Termites Eating Away At Interstate Guardrail Supports
Posted August 2, 2002
WAKE COUNTY, N.C. — Drivers along interstates expect guardrails to be strong, safe and a deterrent to cross-median crashes.
The North Carolina Department of Transportation is scrambling to test guardrail supports statewide, because they may not hold up when they are needed most.
A wooden post which was supporting the median guardrail along a section of Interstate 95 in Johnston County looks like it has been through a wood chipper.
The culprit there, and on guardrail supports along other interstates, is termites.
DOT engineers said the insects can really tear through the important safety supports.
"In fact, this is supposed to be a rectangular block. You can see it didn't even hold together when it was removed. A large majority of it is loose material that would not provide any strength," said Jack Cowsert, materials quality engineer.
A weakened guardrail would not slow down a car travelling at highway speeds.
Engineers have used wooden guardrail posts for years in North Carolina.
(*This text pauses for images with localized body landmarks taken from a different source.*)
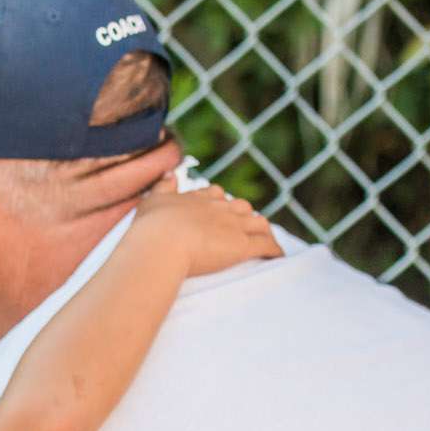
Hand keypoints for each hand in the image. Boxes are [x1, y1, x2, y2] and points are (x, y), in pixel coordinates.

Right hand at [129, 177, 280, 277]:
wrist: (161, 244)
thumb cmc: (151, 227)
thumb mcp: (152, 201)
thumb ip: (163, 187)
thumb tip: (171, 174)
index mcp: (198, 198)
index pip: (216, 194)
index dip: (220, 202)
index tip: (219, 210)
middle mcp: (220, 208)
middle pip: (241, 207)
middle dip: (244, 216)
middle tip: (243, 228)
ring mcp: (233, 225)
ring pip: (258, 223)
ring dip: (263, 231)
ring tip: (265, 241)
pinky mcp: (242, 245)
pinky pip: (266, 245)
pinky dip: (274, 250)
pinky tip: (278, 256)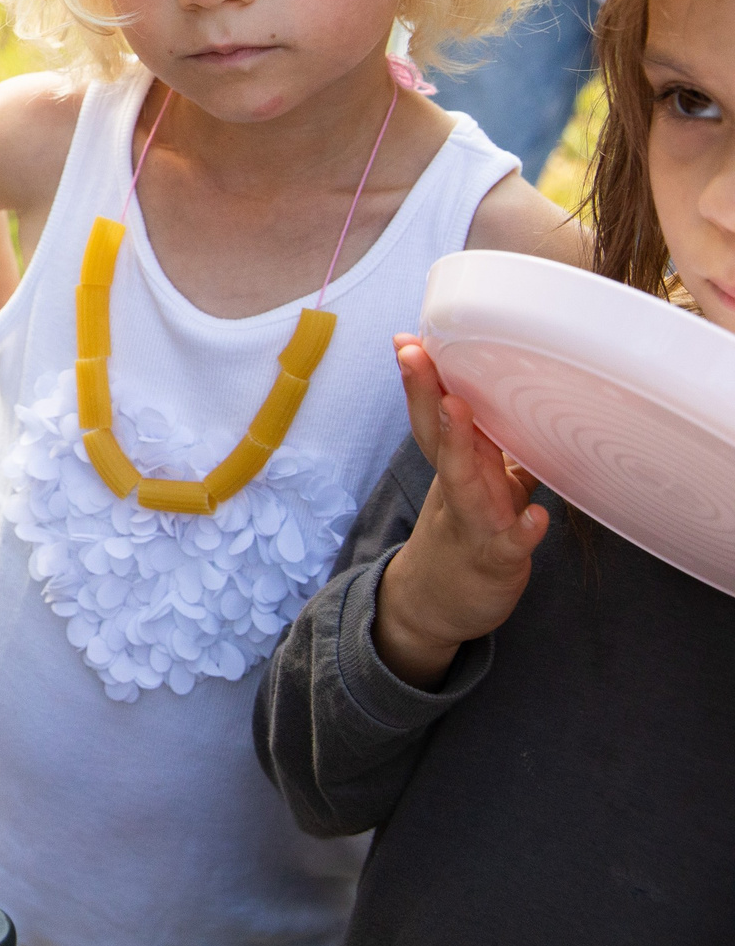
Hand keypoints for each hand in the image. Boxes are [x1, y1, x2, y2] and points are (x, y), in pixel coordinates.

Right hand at [373, 336, 545, 688]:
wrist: (435, 606)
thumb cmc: (465, 536)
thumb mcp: (479, 486)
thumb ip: (497, 448)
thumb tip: (524, 404)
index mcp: (457, 466)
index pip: (435, 415)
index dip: (424, 379)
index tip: (408, 340)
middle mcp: (458, 487)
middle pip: (438, 435)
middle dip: (425, 393)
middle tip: (413, 353)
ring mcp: (474, 521)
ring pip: (464, 481)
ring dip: (460, 444)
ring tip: (457, 408)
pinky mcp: (497, 560)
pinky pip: (510, 543)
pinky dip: (522, 530)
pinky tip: (537, 517)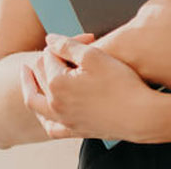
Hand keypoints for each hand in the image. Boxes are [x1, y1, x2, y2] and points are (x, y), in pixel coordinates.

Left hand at [21, 32, 157, 142]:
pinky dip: (44, 117)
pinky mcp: (74, 131)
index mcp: (57, 84)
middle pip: (40, 77)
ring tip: (29, 77)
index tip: (78, 40)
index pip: (49, 56)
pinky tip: (45, 112)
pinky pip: (51, 127)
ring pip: (37, 104)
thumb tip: (48, 40)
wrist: (141, 115)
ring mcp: (64, 120)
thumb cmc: (121, 83)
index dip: (61, 45)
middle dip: (46, 61)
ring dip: (32, 88)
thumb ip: (67, 45)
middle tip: (51, 52)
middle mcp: (55, 105)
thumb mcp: (94, 55)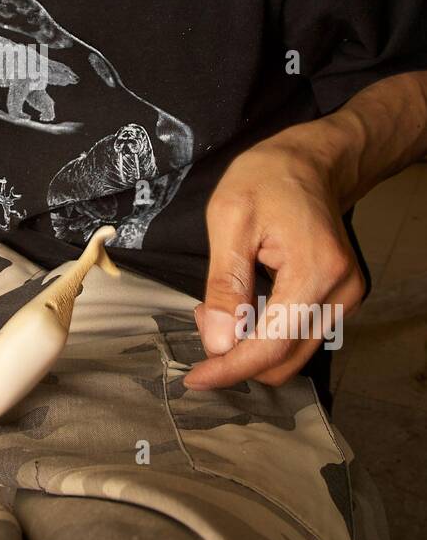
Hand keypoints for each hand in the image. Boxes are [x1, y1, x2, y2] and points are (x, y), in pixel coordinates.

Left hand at [188, 133, 364, 389]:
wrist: (311, 161)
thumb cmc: (268, 178)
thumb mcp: (229, 220)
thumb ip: (224, 285)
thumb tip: (218, 343)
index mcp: (316, 271)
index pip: (272, 344)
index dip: (231, 368)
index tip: (194, 378)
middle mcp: (341, 292)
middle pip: (285, 359)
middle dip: (237, 355)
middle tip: (201, 317)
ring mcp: (346, 298)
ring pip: (293, 354)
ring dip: (251, 346)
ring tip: (218, 308)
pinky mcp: (340, 299)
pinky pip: (300, 336)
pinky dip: (267, 334)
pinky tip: (242, 305)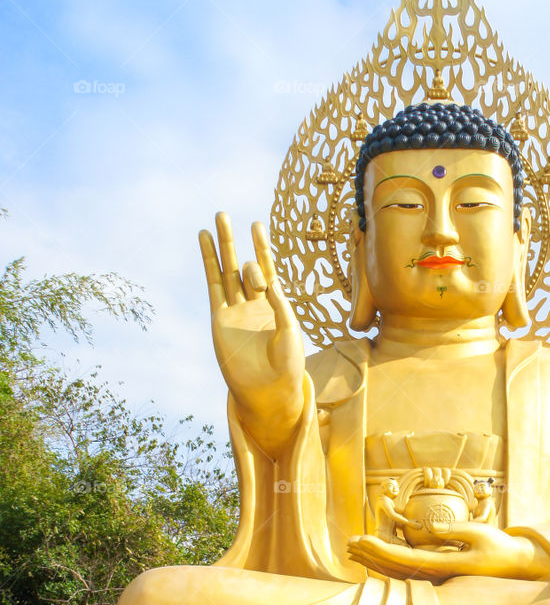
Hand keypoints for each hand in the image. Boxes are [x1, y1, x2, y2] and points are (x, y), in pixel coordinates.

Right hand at [200, 212, 304, 455]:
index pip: (268, 269)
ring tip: (215, 221)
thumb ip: (281, 305)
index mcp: (275, 304)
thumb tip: (269, 281)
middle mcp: (254, 303)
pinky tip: (203, 243)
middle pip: (244, 265)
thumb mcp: (291, 331)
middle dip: (236, 241)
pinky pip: (214, 286)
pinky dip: (209, 264)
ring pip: (227, 271)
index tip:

A nationwide alert went out after a bus plowed through a termite-damaged guardrail in Louisiana, prompting the DOT to get on the case here.
The DOT said termite damage stretches from the mountains to the northeast coast. Six trouble spots were found in Wake County alone, mainly along Interstate 40 and US 1.
Maintenance crews are testing posts in every county, and damaged supports are replaced with termite-resistant plastic posts. The state is hustling to fix the trouble before someone is injured.
The DOT is considering banning wooden guardrail supports on all new highway construction projects.